TEXTO SELECIONADO:
_ _ _ _

Eu lembro da conversa que era “Não vamos chamar isso de analfabetismo funcional e sim de alfabetismo”. Mas ele nasceu com esse “N” de nacional. Era o Indicador Nacional de Alfabetismo Funcional. Com o tempo a gente se arrependeu… Se arrependeu, não, mas, enfim, a gente matou o “N” do nacional, porque hoje a gente aplica o Inaf em diferentes circunstâncias. Pode aplicar a um município, a um estado, a uma empresa. Enfim, então esse “nacional” deixou de fazer sentido e virou um apêndice do “in” de “índice”. A gente não chama mais de indicador nacional e sim de indicador de alfabetismo.
Ricardo Falzetta
Nesse percurso, muita coisa mudou. O Inaf era medido anualmente até 2005. Depois passou a ser apurado de dois em dois anos. Deverá continuar a série com a pesquisa sendo feita de três em três anos.

_ _ _ _

MATERIAL DE ORIGEM:
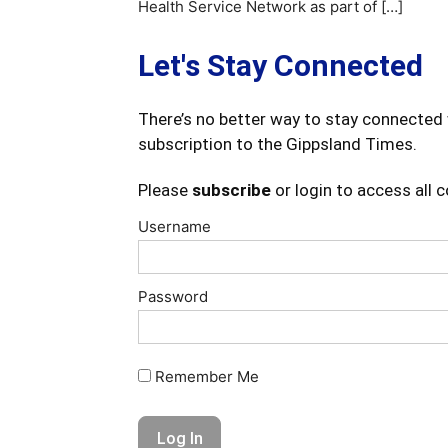
Health Service Network as part of […]
Let's Stay Connected
There’s no better way to stay connected 
subscription to the Gippsland Times.
Please
subscribe
or login to access all 
Username
Password
Remember Me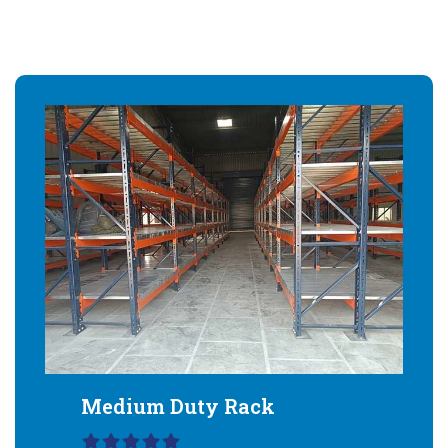
Medium Duty Rack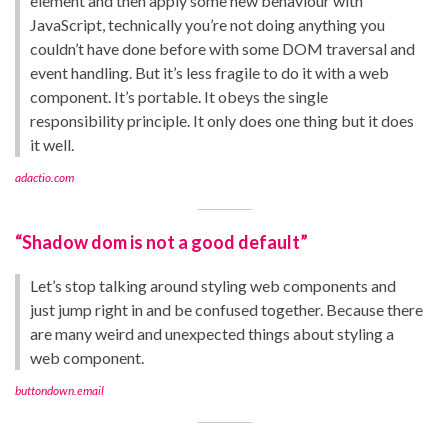
element and then apply some new behaviour with
JavaScript, technically you’re not doing anything you
couldn’t have done before with some DOM traversal and
event handling. But it’s less fragile to do it with a web
component. It’s portable. It obeys the single
responsibility principle. It only does one thing but it does
it well.
adactio.com
“Shadow dom is not a good default”
Let’s stop talking around styling web components and
just jump right in and be confused together. Because there
are many weird and unexpected things about styling a
web component.
buttondown.email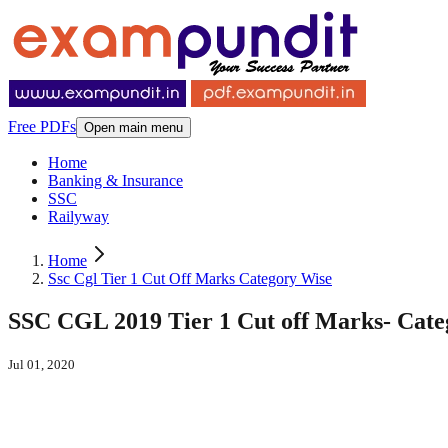
Free PDFs
Open main menu
Home
Banking & Insurance
SSC
Railyway
Home
Ssc Cgl Tier 1 Cut Off Marks Category Wise
SSC CGL 2019 Tier 1 Cut off Marks- Cate
Jul 01, 2020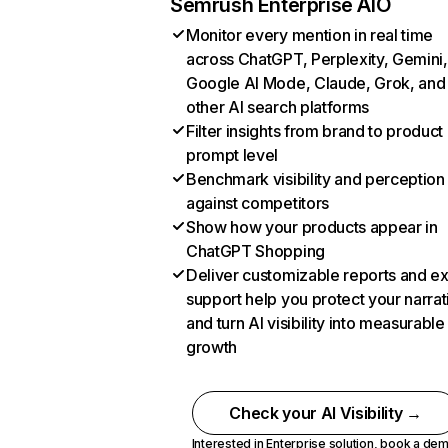
Semrush Enterprise AIO
Monitor every mention in real time
across ChatGPT, Perplexity, Gemini,
Google AI Mode, Claude, Grok, and
other AI search platforms
Filter insights from brand to product
prompt level
Benchmark visibility and perception
against competitors
Show how your products appear in
ChatGPT Shopping
Deliver customizable reports and e
support help you protect your narrat
and turn AI visibility into measurable
growth
Check your AI Visibility →
Interested in Enterprise solution,
book a de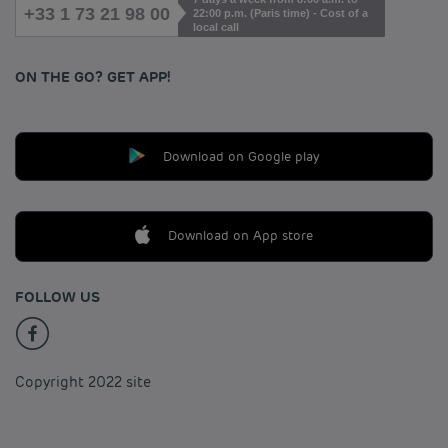
+33 1 73 21 98 00
22:00 p.m. (Paris time) - Cost of a
local call
ON THE GO? GET APP!
Download on Google play
Download on App store
FOLLOW US
Copyright 2022 site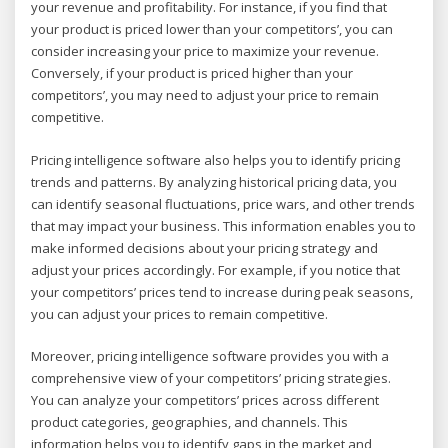
your revenue and profitability. For instance, if you find that
your product is priced lower than your competitors’, you can
consider increasing your price to maximize your revenue.
Conversely, if your product is priced higher than your
competitors’, you may need to adjust your price to remain
competitive.
Pricing intelligence software also helps you to identify pricing
trends and patterns. By analyzing historical pricing data, you
can identify seasonal fluctuations, price wars, and other trends
that may impact your business. This information enables you to
make informed decisions about your pricing strategy and
adjust your prices accordingly. For example, if you notice that
your competitors’ prices tend to increase during peak seasons,
you can adjust your prices to remain competitive.
Moreover, pricing intelligence software provides you with a
comprehensive view of your competitors’ pricing strategies.
You can analyze your competitors’ prices across different
product categories, geographies, and channels. This
information helps you to identify gaps in the market and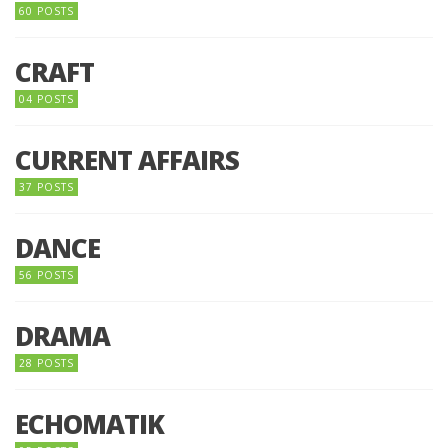
60 POSTS
CRAFT
04 POSTS
CURRENT AFFAIRS
37 POSTS
DANCE
56 POSTS
DRAMA
28 POSTS
ECHOMATIK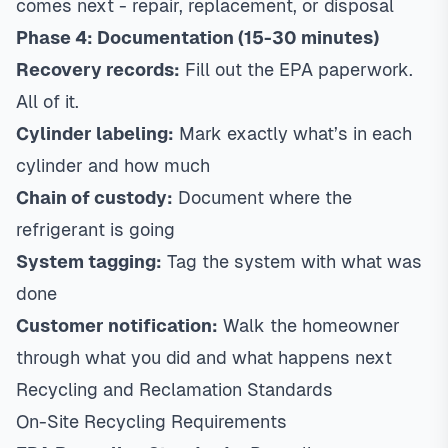
comes next - repair, replacement, or disposal
Phase 4: Documentation (15-30 minutes)
Recovery records:
Fill out the EPA paperwork.
All of it.
Cylinder labeling:
Mark exactly what’s in each
cylinder and how much
Chain of custody:
Document where the
refrigerant is going
System tagging:
Tag the system with what was
done
Customer notification:
Walk the homeowner
through what you did and what happens next
Recycling and Reclamation Standards
On-Site Recycling Requirements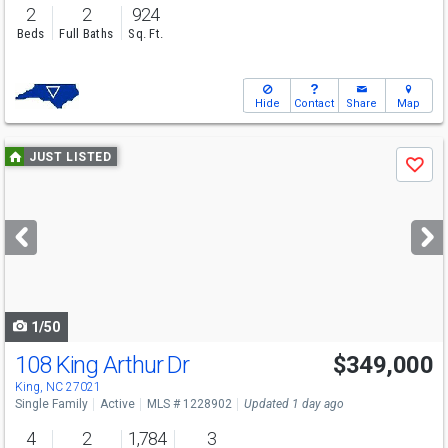
2
2
924
Beds
Full Baths
Sq. Ft.
Hide
Contact
Share
Map
Use
JUST LISTED
Save
previous
and
next
buttons
to
navigate
1/50
108 King Arthur Dr
$349,000
King, NC 27021
Single Family
Active
MLS # 1228902
Updated 1 day ago
4
2
1,784
3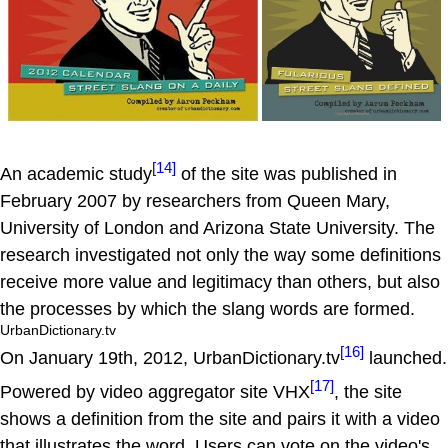
[14]
An academic study
of the site was published in
February 2007 by researchers from Queen Mary,
University of London and Arizona State University. The
research investigated not only the way some definitions
receive more value and legitimacy than others, but also
the processes by which the slang words are formed.
UrbanDictionary.tv
[16]
On January 19th, 2012, UrbanDictionary.tv
launched.
[17]
Powered by video aggregator site VHX
, the site
shows a definition from the site and pairs it with a video
that illustrates the word. Users can vote on the video's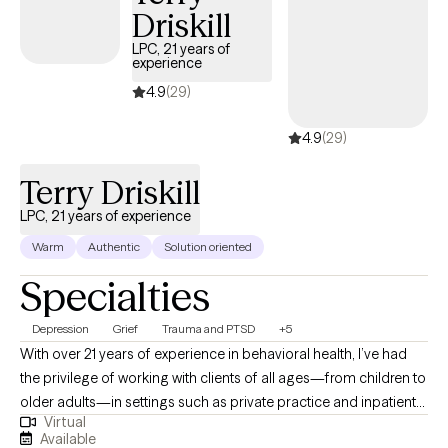
you move toward greater hope, confidence, and emotional well-
Driskill
being.
LPC, 21 years of
experience
4.9
(29)
4.9
(29)
Terry Driskill
LPC, 21 years of experience
Warm
Authentic
Solution oriented
Specialties
Depression
Grief
Trauma and PTSD
+5
With over 21 years of experience in behavioral health, I’ve had
the privilege of working with clients of all ages—from children to
older adults—in settings such as private practice and inpatient
Virtual
care. I bring a calm, steady presence and strong listening skills
Available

_ _ _ _

INSTRUÇÕES DAS TAREFAS:
#1 De acordo com o texto sobre o Inaf, até que ano o indicador era medido anualmente?
#2 Estenda o texto sobre o Inaf, começando logo após a última frase apresentada.

RESPOSTAS POR TAREFA:
#1 Até 2005.

#2
Paola Gentile
Até a pesquisa de 2011, eram quatro os níveis de alfabetismo: o analfabeto e o rudimentar, considerados analfabetos funcionais, e o básico e o pleno, nível em que estão aqueles que são considerados funcionalmente alfabetizados.
Ricardo Falzetta
Na pesquisa de 2015, o nível dos funcionalmente alfabetizados foi subdividido em três: no lugar do básico e do pleno entraram os níveis elementar, intermediário e proficiente, somando ao todo cinco níveis.
Paola Gentile
Nas últimas edições também foram sendo incorporadas perguntas sobre temas como o uso das tecnologias digitais, conhecimentos financeiros e o mundo do trabalho, que permitem fazer análises bem interessantes ao cruzar os dados do alfabetismo com esses recortes temáticos.
Ricardo Falzetta
Há informações também sobre a população negra, o universo feminino e as juventudes.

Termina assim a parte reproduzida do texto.